Adalet Bakanı Tunç’a seslenen Çömez, “Zinhar böyle bir açıklama yapamazsın. İnsanlar bu ülkede açıklama yapmak için sana mı soracak, senden müsaade mi alacak? Senin vazifen adaletin tesis edilmesi için orada bakanlık yapmak. Ona, buna parmak sallamak değil, Cumhuriyet Halk Partisi ile ilgili açıklama yapmak değil, o partinin yargıya intikal etmiş veya etmek üzere olan bir konusuna dair yorum yapmak değil” şeklinde konuştu.
Çömez şöyle devam etti:
“Adalet Bakanı’na soruyorum. Parlamentoda grubu bulunan ve kendisi de milletvekili olan Genel Başkanımız Sayın Dervişoğlu bir müptezel tarafından tehdit edilirken neredeydin? Neden ağzını açmadın? Neden savcıların resen adım atmadı? Neden bununla ilgili bir soruşturma başlatmadın?Herhalde ona buna parmak sallamaktan adaleti tesis edecek zamanın yok. Tekrar tekrar iktidara bir çağrıda bulunuyorum. Bu ülkenin temel ihtiyacı adalettir, Hukukun üstünlüğüdür, insan haklarıdır, demokrasidir, ifade özgürlüğüdür, yöneten ve denetlenen bir devlet anlayışıdır”
Erdoğan’ın uçak konvoyu ve Gazze sessizliği
Cumhurbaşkanı Recep Tayyip Erdoğan’ın Amerika seyahatinden çekilen bir fotoğrafı da paylaşan Dervişoğlu, “Sayın Erdoğan, havada uçaklarıyla konvoy yaptı. 4 tane büyük Airbus uçağı.Bir tanesi Katar'dan hediye edilmiş yarım milyar dolarlık bir uçak. Bir tanesi de Türk Silahlı Kuvvetleri’nin kargo uçağı. İçerisinde Erdoğan'ın araçları var. 5 uçakla Amerika'ya konvoyu yaptı” ifadesini kullandı.
Erdoğan’ın Asya gezisinde ise 3 uçak kullandığını kaydeden Çömez, “Deniyor ki itibardan tasarruf olmaz.
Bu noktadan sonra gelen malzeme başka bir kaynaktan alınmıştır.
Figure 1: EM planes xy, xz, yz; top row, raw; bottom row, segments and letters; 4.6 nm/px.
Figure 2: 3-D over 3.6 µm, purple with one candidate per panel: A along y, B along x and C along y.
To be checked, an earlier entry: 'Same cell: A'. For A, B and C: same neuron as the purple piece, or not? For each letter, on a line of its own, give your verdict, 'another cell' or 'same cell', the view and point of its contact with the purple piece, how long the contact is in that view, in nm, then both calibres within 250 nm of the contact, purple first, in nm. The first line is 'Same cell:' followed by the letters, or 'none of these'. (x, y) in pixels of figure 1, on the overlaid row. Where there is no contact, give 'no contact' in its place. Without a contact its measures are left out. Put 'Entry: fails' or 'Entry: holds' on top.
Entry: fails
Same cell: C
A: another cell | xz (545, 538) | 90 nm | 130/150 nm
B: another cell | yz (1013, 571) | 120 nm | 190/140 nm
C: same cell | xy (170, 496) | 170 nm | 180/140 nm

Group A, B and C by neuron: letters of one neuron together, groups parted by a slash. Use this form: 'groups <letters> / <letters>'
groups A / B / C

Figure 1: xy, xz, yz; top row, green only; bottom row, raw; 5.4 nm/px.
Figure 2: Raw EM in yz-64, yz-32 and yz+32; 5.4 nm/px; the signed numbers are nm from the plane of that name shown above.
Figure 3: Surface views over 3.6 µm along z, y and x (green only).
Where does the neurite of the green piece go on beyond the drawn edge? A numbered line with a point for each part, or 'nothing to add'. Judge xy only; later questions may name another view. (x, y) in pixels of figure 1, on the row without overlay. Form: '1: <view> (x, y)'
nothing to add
Havadaki uçak konvoyunuz ne kadar büyükse, ne kadar güçlüyse, ne kadar uzunsa o kadar itibarlısınız. Amerika'ya 5 uçakla, Asya'ya 3 uçakla konvoyu yapan Erdoğan'a soruyorum; Trump, Gazze planını açıklarken neden cevap vermedin? Neden ‘Eyy Amerika’ demedin? Neden ‘Bak benim 5 tane uçağım var. Ben güçlü bir devletim cumhurbaşkanıyım. Sakın bölgeyi dizayn etmeye kalkma’ demedin. Hani dünya lideriydin? İtibar havadaki uçak sayısıyla değil,ortaya koyduğumuz tavırla olur” şeklinde konuştu.